### What is required:
Repeat the records below verbatim.

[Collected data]
────────────────────

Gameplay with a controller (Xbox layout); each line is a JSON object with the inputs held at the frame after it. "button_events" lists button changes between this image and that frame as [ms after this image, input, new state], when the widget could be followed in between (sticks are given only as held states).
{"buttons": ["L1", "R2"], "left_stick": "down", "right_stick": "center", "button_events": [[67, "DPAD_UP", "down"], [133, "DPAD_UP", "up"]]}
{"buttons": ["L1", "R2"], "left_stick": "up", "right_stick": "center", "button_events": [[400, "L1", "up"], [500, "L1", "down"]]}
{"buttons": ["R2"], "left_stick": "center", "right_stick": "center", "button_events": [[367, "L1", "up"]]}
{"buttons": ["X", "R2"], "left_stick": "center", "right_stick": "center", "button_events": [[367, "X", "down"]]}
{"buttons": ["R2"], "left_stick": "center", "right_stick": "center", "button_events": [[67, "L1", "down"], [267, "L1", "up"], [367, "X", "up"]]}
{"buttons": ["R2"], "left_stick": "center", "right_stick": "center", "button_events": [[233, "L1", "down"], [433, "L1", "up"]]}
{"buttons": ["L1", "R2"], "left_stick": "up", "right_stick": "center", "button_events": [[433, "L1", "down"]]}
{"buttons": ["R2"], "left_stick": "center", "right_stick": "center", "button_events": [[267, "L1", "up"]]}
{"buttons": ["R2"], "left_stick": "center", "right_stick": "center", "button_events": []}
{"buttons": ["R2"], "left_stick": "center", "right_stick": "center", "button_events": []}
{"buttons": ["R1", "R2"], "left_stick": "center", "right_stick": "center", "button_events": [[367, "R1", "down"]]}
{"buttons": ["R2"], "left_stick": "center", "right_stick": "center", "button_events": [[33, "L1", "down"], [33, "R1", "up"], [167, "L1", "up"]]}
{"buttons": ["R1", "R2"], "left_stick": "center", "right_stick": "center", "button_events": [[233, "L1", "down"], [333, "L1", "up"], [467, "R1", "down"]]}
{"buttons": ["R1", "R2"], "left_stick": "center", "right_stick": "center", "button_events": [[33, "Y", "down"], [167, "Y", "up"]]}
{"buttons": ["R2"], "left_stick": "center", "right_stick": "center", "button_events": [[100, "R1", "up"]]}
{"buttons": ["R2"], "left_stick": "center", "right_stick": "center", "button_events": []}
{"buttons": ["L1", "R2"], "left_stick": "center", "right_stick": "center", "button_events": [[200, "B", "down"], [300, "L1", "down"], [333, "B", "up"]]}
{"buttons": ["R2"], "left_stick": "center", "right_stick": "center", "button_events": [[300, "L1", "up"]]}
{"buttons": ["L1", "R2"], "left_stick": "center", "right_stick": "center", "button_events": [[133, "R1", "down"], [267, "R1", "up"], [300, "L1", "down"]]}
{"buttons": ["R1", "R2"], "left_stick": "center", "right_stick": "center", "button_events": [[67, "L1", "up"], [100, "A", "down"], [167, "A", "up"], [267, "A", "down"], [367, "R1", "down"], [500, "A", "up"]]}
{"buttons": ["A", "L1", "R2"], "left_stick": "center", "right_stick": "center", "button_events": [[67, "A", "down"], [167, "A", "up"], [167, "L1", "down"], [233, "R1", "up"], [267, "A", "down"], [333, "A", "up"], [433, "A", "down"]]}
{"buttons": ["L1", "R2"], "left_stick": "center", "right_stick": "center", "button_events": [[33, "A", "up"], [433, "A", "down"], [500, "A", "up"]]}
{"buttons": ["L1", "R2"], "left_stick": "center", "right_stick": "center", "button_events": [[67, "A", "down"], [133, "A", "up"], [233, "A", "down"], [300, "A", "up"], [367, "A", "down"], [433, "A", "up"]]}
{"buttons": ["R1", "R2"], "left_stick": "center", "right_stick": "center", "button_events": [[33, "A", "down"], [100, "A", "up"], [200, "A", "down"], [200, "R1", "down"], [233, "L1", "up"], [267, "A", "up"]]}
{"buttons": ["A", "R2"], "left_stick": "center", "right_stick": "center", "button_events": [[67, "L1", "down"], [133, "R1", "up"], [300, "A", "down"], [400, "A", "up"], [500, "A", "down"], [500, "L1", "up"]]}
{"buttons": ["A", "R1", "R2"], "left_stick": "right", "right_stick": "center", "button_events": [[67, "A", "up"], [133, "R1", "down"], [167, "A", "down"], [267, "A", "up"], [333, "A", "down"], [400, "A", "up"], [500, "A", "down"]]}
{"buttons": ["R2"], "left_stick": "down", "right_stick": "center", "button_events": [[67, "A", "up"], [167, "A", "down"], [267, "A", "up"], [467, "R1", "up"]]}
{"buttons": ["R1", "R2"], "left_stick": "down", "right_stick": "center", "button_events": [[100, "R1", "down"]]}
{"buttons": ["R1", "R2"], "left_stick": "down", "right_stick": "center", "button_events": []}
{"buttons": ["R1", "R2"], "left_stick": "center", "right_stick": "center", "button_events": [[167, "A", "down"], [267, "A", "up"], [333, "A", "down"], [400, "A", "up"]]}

────────────────────

### Task output:
Gameplay with a controller (Xbox layout); each line is a JSON object with the inputs held at the frame after it. "button_events" lists button changes between this image and that frame as [ms after this image, input, new state], when the widget could be followed in between (sticks are given only as held states).
{"buttons": ["L1", "R2"], "left_stick": "down", "right_stick": "center", "button_events": [[67, "DPAD_UP", "down"], [133, "DPAD_UP", "up"]]}
{"buttons": ["L1", "R2"], "left_stick": "up", "right_stick": "center", "button_events": [[400, "L1", "up"], [500, "L1", "down"]]}
{"buttons": ["R2"], "left_stick": "center", "right_stick": "center", "button_events": [[367, "L1", "up"]]}
{"buttons": ["X", "R2"], "left_stick": "center", "right_stick": "center", "button_events": [[367, "X", "down"]]}
{"buttons": ["R2"], "left_stick": "center", "right_stick": "center", "button_events": [[67, "L1", "down"], [267, "L1", "up"], [367, "X", "up"]]}
{"buttons": ["R2"], "left_stick": "center", "right_stick": "center", "button_events": [[233, "L1", "down"], [433, "L1", "up"]]}
{"buttons": ["L1", "R2"], "left_stick": "up", "right_stick": "center", "button_events": [[433, "L1", "down"]]}
{"buttons": ["R2"], "left_stick": "center", "right_stick": "center", "button_events": [[267, "L1", "up"]]}
{"buttons": ["R2"], "left_stick": "center", "right_stick": "center", "button_events": []}
{"buttons": ["R2"], "left_stick": "center", "right_stick": "center", "button_events": []}
{"buttons": ["R1", "R2"], "left_stick": "center", "right_stick": "center", "button_events": [[367, "R1", "down"]]}
{"buttons": ["R2"], "left_stick": "center", "right_stick": "center", "button_events": [[33, "L1", "down"], [33, "R1", "up"], [167, "L1", "up"]]}
{"buttons": ["R1", "R2"], "left_stick": "center", "right_stick": "center", "button_events": [[233, "L1", "down"], [333, "L1", "up"], [467, "R1", "down"]]}
{"buttons": ["R1", "R2"], "left_stick": "center", "right_stick": "center", "button_events": [[33, "Y", "down"], [167, "Y", "up"]]}
{"buttons": ["R2"], "left_stick": "center", "right_stick": "center", "button_events": [[100, "R1", "up"]]}
{"buttons": ["R2"], "left_stick": "center", "right_stick": "center", "button_events": []}
{"buttons": ["L1", "R2"], "left_stick": "center", "right_stick": "center", "button_events": [[200, "B", "down"], [300, "L1", "down"], [333, "B", "up"]]}
{"buttons": ["R2"], "left_stick": "center", "right_stick": "center", "button_events": [[300, "L1", "up"]]}
{"buttons": ["L1", "R2"], "left_stick": "center", "right_stick": "center", "button_events": [[133, "R1", "down"], [267, "R1", "up"], [300, "L1", "down"]]}
{"buttons": ["R1", "R2"], "left_stick": "center", "right_stick": "center", "button_events": [[67, "L1", "up"], [100, "A", "down"], [167, "A", "up"], [267, "A", "down"], [367, "R1", "down"], [500, "A", "up"]]}
{"buttons": ["A", "L1", "R2"], "left_stick": "center", "right_stick": "center", "button_events": [[67, "A", "down"], [167, "A", "up"], [167, "L1", "down"], [233, "R1", "up"], [267, "A", "down"], [333, "A", "up"], [433, "A", "down"]]}
{"buttons": ["L1", "R2"], "left_stick": "center", "right_stick": "center", "button_events": [[33, "A", "up"], [433, "A", "down"], [500, "A", "up"]]}
{"buttons": ["L1", "R2"], "left_stick": "center", "right_stick": "center", "button_events": [[67, "A", "down"], [133, "A", "up"], [233, "A", "down"], [300, "A", "up"], [367, "A", "down"], [433, "A", "up"]]}
{"buttons": ["R1", "R2"], "left_stick": "center", "right_stick": "center", "button_events": [[33, "A", "down"], [100, "A", "up"], [200, "A", "down"], [200, "R1", "down"], [233, "L1", "up"], [267, "A", "up"]]}
{"buttons": ["A", "R2"], "left_stick": "center", "right_stick": "center", "button_events": [[67, "L1", "down"], [133, "R1", "up"], [300, "A", "down"], [400, "A", "up"], [500, "A", "down"], [500, "L1", "up"]]}
{"buttons": ["A", "R1", "R2"], "left_stick": "right", "right_stick": "center", "button_events": [[67, "A", "up"], [133, "R1", "down"], [167, "A", "down"], [267, "A", "up"], [333, "A", "down"], [400, "A", "up"], [500, "A", "down"]]}
{"buttons": ["R2"], "left_stick": "down", "right_stick": "center", "button_events": [[67, "A", "up"], [167, "A", "down"], [267, "A", "up"], [467, "R1", "up"]]}
{"buttons": ["R1", "R2"], "left_stick": "down", "right_stick": "center", "button_events": [[100, "R1", "down"]]}
{"buttons": ["R1", "R2"], "left_stick": "down", "right_stick": "center", "button_events": []}
{"buttons": ["R1", "R2"], "left_stick": "center", "right_stick": "center", "button_events": [[167, "A", "down"], [267, "A", "up"], [333, "A", "down"], [400, "A", "up"]]}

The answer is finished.